• Complete the following:
(A) In the comment thread, by roughly how much did the CPI methodology changes reduce current Social Security payments?
(B) Update the comment thread, starting at "keep waitin'" and ending at "with it ?????", with "Social Security checks" changed to "pension checks".

• Text under study:
Posted by: gordon | Link to comment | Aug 14, 2008 at 06:36 PM
gorgon's link yields gemstone passage:
"In particular, changes made in CPI methodology during the Clinton Administration understated inflation significantly, and, through a cumulative effect with earlier changes that began in the late-Carter and early Reagan Administrations...."
wait for it you old bastards...
"... reduced current social security payments by roughly..."
keep waitin'
" half ..."
half !!!!!
"....from where they would have been otherwise"
that's right you rubes ...half !!!!!
" .. Social Security checks today
would be about double
had the various changes not been made"
can you live with it ?????
boy oh boy those pointy headed bastards
whoopin and fudgin' it up
along the potomac
really ..by jingo - ed us ...eh ???
Posted by: paine | Link to comment | Aug 14, 2008 at 06:57 PM
The "weak dollar policy" is in effect to grow exports which has worked. Of course it makes imports more expensive which adds to inflation, but it also brings the trade deficit better into balance. Raising interest rates would strengthen the dollar. Since we owe the rest of the world so much money, it is better for us that we pay them off in weak dollars than in strong dollars.
A rousing round of wage/price inflation would help adjust the falling housing prices. Being worth less in inflated dollars would stabilize price and make them more affordable and fewer people underwater. However, wages are deflating, which only makes the housing problem worse.
Posted by: bakho | Link to comment | Aug 14, 2008 at 07:38 PM
I wanted Bernanke to stop raising rates, but he took three steps anyway. I wanted more temperate reductions, and he should have stopped between 3.5 and 3. But paraphrasing, you go foward with the rates that you have, not the rates that you want. So, where do my wants get me? Nowhere.
Your desire for rates to stay at 2 seems most important to house prices--let us slow up the price adjustment any way we can, just because people are involved and they need some time to adjust. Higher interest rates will force prices down farther and faster. So let us pull the bandaid off slowly.

• Data excerpts:
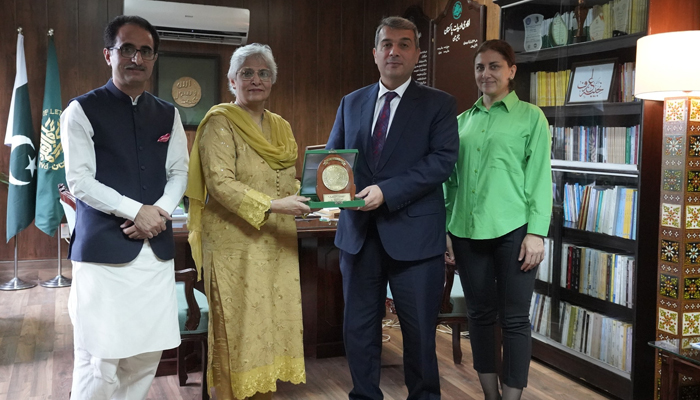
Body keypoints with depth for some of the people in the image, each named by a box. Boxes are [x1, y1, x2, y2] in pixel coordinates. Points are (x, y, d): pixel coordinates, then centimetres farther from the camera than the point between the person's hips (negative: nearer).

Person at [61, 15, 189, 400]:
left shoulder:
---
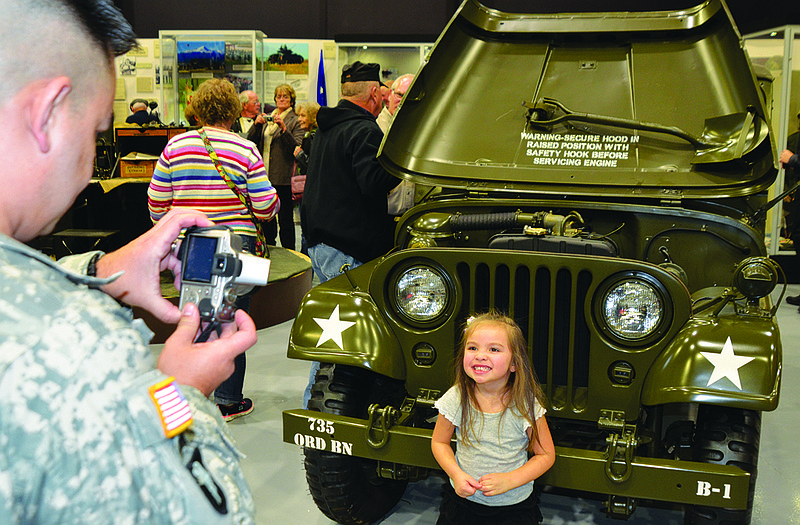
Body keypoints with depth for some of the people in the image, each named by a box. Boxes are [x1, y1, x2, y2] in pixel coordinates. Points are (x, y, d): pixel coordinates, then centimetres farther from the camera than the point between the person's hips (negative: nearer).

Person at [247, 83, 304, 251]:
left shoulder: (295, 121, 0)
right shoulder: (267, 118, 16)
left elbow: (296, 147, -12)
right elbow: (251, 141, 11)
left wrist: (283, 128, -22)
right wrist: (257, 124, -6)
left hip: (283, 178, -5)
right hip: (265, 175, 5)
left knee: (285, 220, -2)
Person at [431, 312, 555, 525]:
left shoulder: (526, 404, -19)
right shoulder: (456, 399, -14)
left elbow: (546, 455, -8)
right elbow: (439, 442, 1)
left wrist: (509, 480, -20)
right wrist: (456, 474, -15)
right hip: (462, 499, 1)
...
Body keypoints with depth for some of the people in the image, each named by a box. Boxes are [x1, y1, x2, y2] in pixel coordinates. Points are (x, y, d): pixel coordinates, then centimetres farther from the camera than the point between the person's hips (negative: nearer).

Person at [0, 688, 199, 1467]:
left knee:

• Answers for each item:
(A) By roughly half.

(B)
keep waitin'
" half ..."
half !!!!!
"....from where they would have been otherwise"
that's right you rubes ...half !!!!!
" .. pension checks today
would be about double
had the various changes not been made"
can you live with it ?????